READING TEXT Block Start

I've almost finished stripping the bike and it is surprisingly light even though I assumed it would be a little lighter being of lugless construction. I've just got the head races and the bottom bracket to remove and then I will weigh the frame and forks separately. The frame seems to be in very good condition with little rust. I intend to remove (grind off) the mudguard rings and smooth out the edges of the dropouts with some light filing (to reduce that cheap stamped out look) before the powder coat. These bikes really are lovely when polished up to show off their lugless frames.


----------



## Sticky Green (2 Jan 2022)

Gunk said:


> I flipped one a couple of years ago, we paid a tenner for it.
> 
> View attachment 624614


Yeah, that's pretty much what my original bike looked like when I was a kid. Though I think it didn't have the Equipe decal on the downtube. I understand why these can go for a tenner. Apart from the frame, which I love, the rest of the bike was made up of incredibly cheap parts (those steel rims were exciting? going down some of Barnsley's bigger hills in the rain). Thus my plan is to restore the frame and replace all the parts with those Campagnolo ones l dreamt of as a nipper. Luckily my project bike came with quite a few lovely (though in need of a good clean and polish) Campagnolo parts already fitted.

READING TEXT Block End
DATA SHOWN Block Start

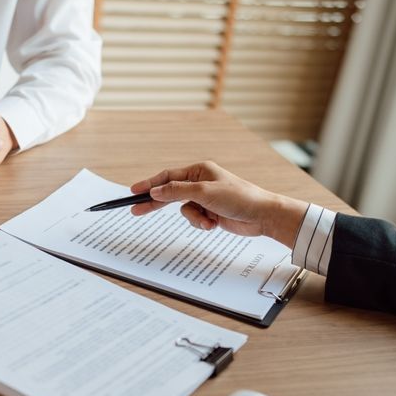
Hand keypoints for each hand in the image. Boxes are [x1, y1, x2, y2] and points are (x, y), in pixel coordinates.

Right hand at [128, 161, 308, 246]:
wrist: (262, 216)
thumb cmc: (238, 198)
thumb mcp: (204, 192)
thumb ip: (177, 191)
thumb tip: (155, 191)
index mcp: (199, 171)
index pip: (168, 176)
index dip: (150, 184)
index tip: (133, 192)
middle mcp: (200, 182)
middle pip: (171, 193)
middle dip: (157, 204)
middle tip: (136, 211)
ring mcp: (205, 198)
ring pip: (184, 210)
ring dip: (193, 218)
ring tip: (208, 221)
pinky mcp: (210, 212)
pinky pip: (194, 219)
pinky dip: (201, 224)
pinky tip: (214, 224)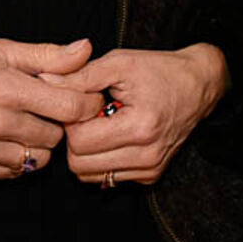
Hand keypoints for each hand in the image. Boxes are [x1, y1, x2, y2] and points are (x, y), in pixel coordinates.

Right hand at [0, 37, 104, 179]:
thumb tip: (86, 49)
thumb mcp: (1, 50)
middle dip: (58, 123)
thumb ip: (48, 55)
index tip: (86, 100)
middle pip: (56, 136)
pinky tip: (6, 139)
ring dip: (38, 144)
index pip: (70, 108)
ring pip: (37, 159)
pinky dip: (17, 158)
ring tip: (25, 124)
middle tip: (47, 110)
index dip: (86, 104)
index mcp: (7, 88)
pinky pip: (13, 172)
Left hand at [54, 44, 228, 185]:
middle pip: (79, 165)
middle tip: (89, 115)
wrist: (199, 85)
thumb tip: (44, 81)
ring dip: (87, 151)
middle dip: (75, 139)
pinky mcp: (150, 177)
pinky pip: (107, 177)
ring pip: (90, 175)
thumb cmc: (160, 70)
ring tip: (102, 124)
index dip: (72, 121)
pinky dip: (102, 159)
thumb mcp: (120, 63)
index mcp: (141, 127)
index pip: (79, 142)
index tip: (83, 103)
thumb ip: (79, 76)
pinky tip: (114, 136)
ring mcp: (150, 170)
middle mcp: (147, 156)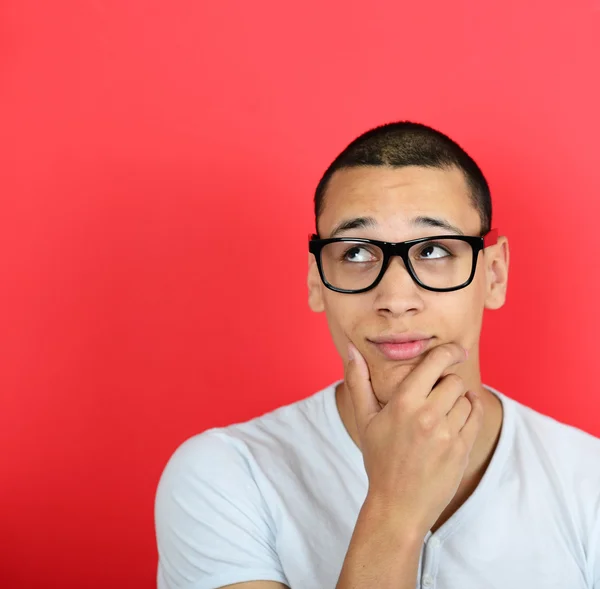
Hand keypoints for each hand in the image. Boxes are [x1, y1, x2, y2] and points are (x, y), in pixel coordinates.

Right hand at [345, 341, 483, 535]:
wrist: (398, 505)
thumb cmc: (379, 459)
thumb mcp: (364, 419)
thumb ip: (357, 381)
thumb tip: (350, 349)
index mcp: (403, 403)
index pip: (435, 363)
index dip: (449, 352)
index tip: (454, 350)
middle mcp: (427, 416)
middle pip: (454, 380)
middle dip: (448, 382)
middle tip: (437, 391)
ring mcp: (447, 434)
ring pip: (467, 398)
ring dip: (459, 399)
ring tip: (444, 409)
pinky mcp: (461, 449)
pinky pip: (475, 417)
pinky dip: (471, 410)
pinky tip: (461, 412)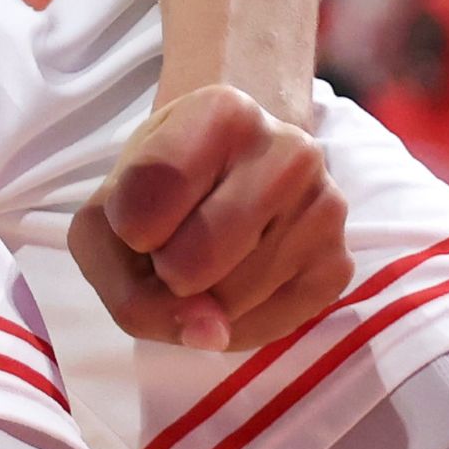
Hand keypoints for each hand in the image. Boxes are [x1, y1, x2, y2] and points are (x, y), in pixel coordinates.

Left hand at [69, 84, 349, 350]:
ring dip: (202, 299)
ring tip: (213, 252)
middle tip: (179, 238)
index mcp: (220, 112)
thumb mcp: (109, 216)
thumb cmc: (164, 190)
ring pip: (226, 306)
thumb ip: (127, 288)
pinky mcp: (339, 264)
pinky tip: (240, 279)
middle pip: (187, 267)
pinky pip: (264, 330)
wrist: (240, 169)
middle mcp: (288, 151)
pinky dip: (235, 322)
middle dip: (166, 273)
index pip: (138, 212)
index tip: (143, 208)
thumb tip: (213, 335)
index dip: (126, 231)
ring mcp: (325, 208)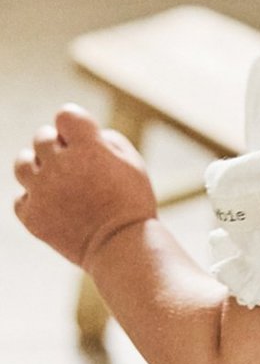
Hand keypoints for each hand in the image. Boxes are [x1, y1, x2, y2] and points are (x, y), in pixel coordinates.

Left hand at [13, 106, 157, 270]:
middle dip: (57, 147)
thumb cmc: (132, 204)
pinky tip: (53, 207)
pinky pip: (21, 199)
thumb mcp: (133, 164)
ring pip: (22, 163)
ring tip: (53, 180)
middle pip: (42, 137)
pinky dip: (34, 201)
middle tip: (75, 166)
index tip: (82, 138)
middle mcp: (60, 164)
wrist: (122, 249)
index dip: (73, 124)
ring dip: (36, 167)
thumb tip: (83, 136)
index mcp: (88, 147)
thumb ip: (106, 141)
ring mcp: (42, 191)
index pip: (65, 114)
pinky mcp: (33, 216)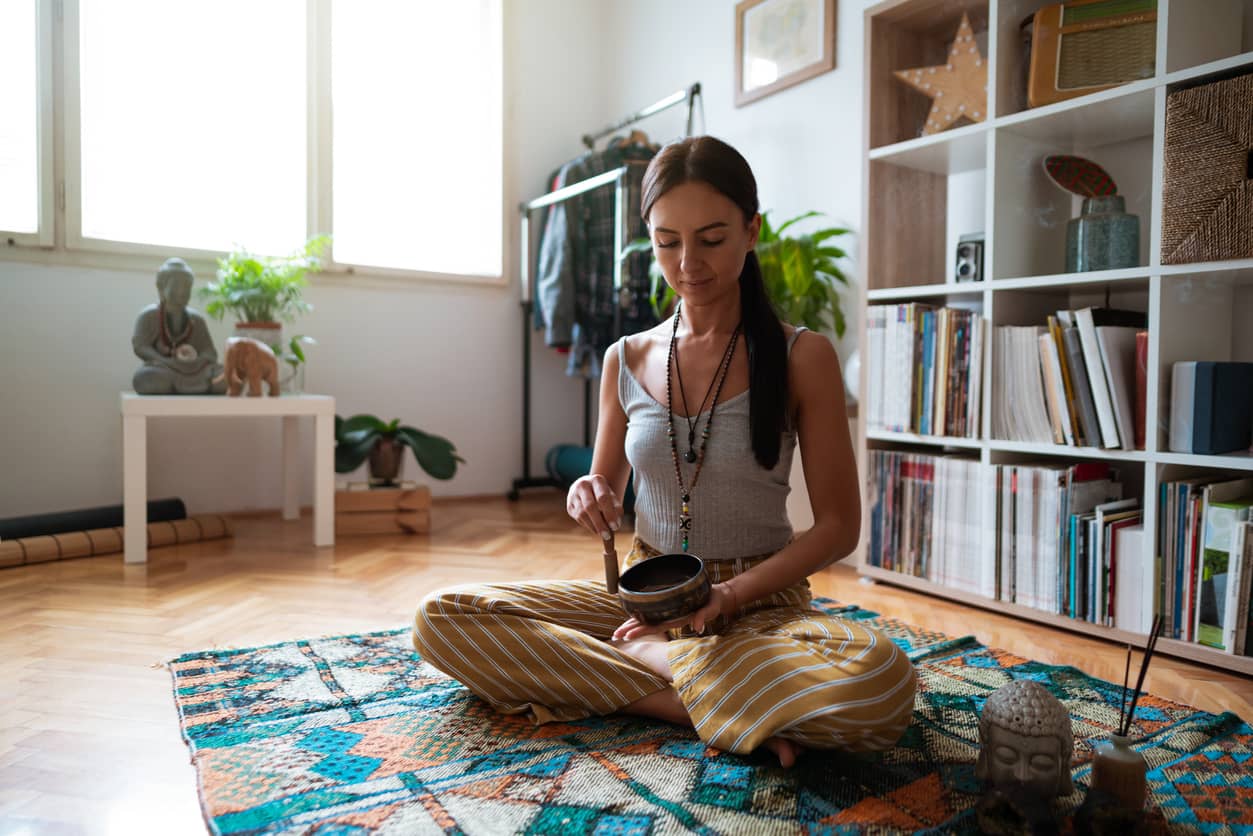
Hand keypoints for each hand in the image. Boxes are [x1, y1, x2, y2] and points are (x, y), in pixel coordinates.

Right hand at [567, 474, 621, 537]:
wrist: (588, 487)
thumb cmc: (603, 494)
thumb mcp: (612, 496)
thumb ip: (616, 508)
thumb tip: (616, 524)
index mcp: (596, 480)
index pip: (603, 498)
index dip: (609, 513)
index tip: (615, 526)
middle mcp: (583, 485)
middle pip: (589, 506)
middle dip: (599, 523)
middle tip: (607, 535)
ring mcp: (573, 495)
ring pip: (582, 514)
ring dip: (593, 526)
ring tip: (603, 533)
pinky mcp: (569, 506)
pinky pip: (578, 518)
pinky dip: (588, 525)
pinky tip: (595, 528)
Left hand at [612, 582, 735, 640]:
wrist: (717, 597)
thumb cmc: (713, 602)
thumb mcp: (711, 609)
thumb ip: (704, 617)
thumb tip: (696, 627)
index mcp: (677, 619)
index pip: (655, 627)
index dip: (641, 631)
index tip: (627, 635)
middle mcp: (670, 618)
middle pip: (647, 625)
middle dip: (630, 630)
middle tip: (614, 635)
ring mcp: (668, 614)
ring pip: (647, 620)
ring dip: (632, 625)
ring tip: (617, 632)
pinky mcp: (669, 607)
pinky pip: (651, 612)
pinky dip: (640, 615)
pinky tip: (630, 617)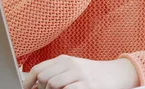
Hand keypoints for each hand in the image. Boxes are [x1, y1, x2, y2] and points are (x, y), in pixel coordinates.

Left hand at [22, 55, 138, 88]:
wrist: (116, 74)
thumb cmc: (91, 73)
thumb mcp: (72, 68)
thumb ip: (55, 73)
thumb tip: (33, 84)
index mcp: (64, 59)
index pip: (38, 69)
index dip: (28, 82)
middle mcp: (71, 64)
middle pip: (43, 77)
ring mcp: (80, 75)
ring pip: (52, 84)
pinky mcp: (88, 85)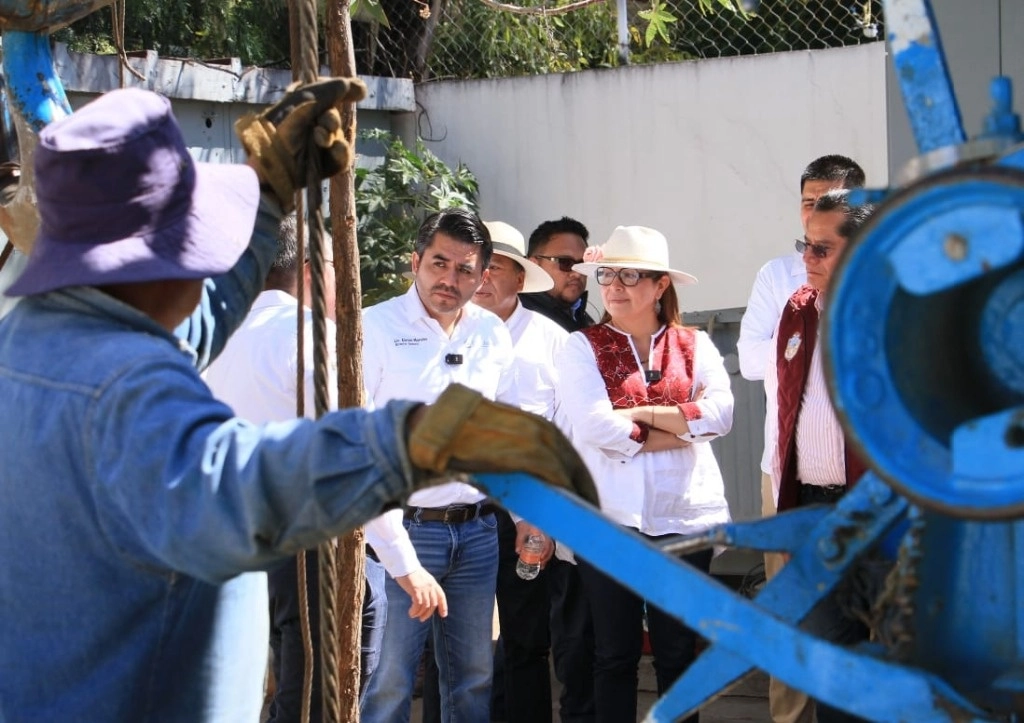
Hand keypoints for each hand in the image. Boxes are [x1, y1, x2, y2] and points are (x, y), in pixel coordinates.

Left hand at [235, 77, 366, 211]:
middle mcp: (309, 123)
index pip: (329, 93)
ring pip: (339, 136)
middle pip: (335, 115)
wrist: (271, 161)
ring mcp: (316, 146)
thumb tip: (362, 88)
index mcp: (300, 104)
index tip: (359, 92)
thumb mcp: (305, 99)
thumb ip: (332, 89)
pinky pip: (342, 157)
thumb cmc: (282, 126)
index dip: (344, 91)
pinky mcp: (324, 166)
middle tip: (323, 121)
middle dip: (331, 118)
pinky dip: (342, 151)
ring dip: (333, 134)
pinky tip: (336, 148)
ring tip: (319, 137)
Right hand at [395, 568, 447, 621]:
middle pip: (433, 604)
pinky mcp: (416, 590)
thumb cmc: (410, 572)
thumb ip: (425, 587)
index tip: (443, 615)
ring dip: (420, 613)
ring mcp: (424, 588)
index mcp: (433, 583)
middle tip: (422, 619)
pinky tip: (411, 613)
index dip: (443, 606)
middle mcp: (430, 586)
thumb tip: (424, 598)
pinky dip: (415, 611)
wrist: (404, 564)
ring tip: (414, 615)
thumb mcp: (422, 579)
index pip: (441, 596)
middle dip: (428, 613)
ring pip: (426, 606)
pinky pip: (418, 605)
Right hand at [408, 384, 599, 506]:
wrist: (426, 434)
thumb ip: (505, 454)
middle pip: (562, 447)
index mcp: (516, 416)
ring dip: (576, 482)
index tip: (579, 479)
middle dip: (579, 474)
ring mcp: (521, 432)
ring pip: (560, 457)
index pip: (553, 437)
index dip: (569, 460)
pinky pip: (548, 467)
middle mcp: (523, 420)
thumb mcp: (483, 441)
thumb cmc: (449, 441)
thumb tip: (522, 482)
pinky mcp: (516, 448)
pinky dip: (562, 482)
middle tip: (590, 498)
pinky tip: (571, 497)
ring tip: (586, 503)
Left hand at [515, 521, 554, 565]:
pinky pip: (549, 545)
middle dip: (547, 557)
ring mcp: (547, 535)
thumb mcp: (521, 531)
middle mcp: (547, 534)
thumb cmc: (524, 523)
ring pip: (551, 547)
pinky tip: (542, 558)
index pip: (547, 543)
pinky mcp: (545, 536)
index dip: (545, 552)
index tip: (541, 559)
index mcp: (542, 532)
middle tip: (542, 565)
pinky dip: (546, 553)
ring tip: (542, 564)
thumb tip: (518, 551)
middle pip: (551, 547)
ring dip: (547, 556)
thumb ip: (519, 541)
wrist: (525, 516)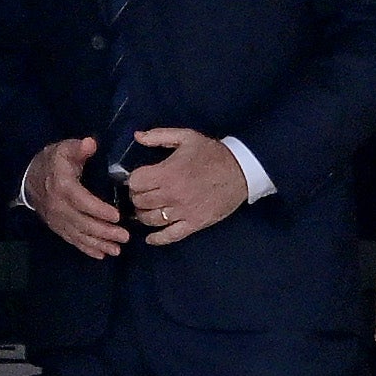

DATA SHOWN Block End

### WORK TASK A
Decide whether each statement below agrees with the bike restoration thread. For each, answer yes or no and quote the words from the thread that decide it.
(i) The frame shows a lot of rust.
(ii) The poster plans to grind off the mudguard rings before the frame is powder coated.
(iii) The project bike arrived without any Campagnolo parts.
### WORK TASK B
In the bike restoration thread, which parts still have to come off before the frame and forks are weighed?
### WORK TASK C
Write the next few sentences of the bike restoration thread, picking up after its final sentence.

### YOUR RESPONSE A
(i) No: "The frame seems to be in very good condition with little rust."
(ii) Yes: "I intend to remove (grind off) the mudguard rings and smooth out the edges of the dropouts with some light filing (to reduce that cheap stamped out look) before the powder coat."
(iii) No: "Luckily my project bike came with quite a few lovely (though in need of a good clean and polish) Campagnolo parts already fitted."

### YOUR RESPONSE B
The head races and the bottom bracket.

### YOUR RESPONSE C
----------



## midlife (2 Jan 2022)

I see those brakes are Allen key fitting, are your originals nutted?


----------



## Sticky Green (2 Jan 2022)

midlife said:


> I see those brakes are Allen key fitting, are your originals nutted?


Yeah, but I will mod the frame/forks before powder coating.


----------



## bonzobanana (2 Jan 2022)

Sticky Green said:


> I've almost finished stripping the bike and it is surprisingly light even though I assumed it would be a little lighter being of lugless construction. I've just got the head races and the bottom bracket to remove and then I will weigh the frame and forks separately. The frame seems to be in very good condition with little rust. I intend to remove (grind off) the mudguard rings and smooth out the edges of the dropouts with some light filing (to reduce that cheap stamped out look) before the powder coat. These bikes really are lovely when polished up to show off their lugless frames.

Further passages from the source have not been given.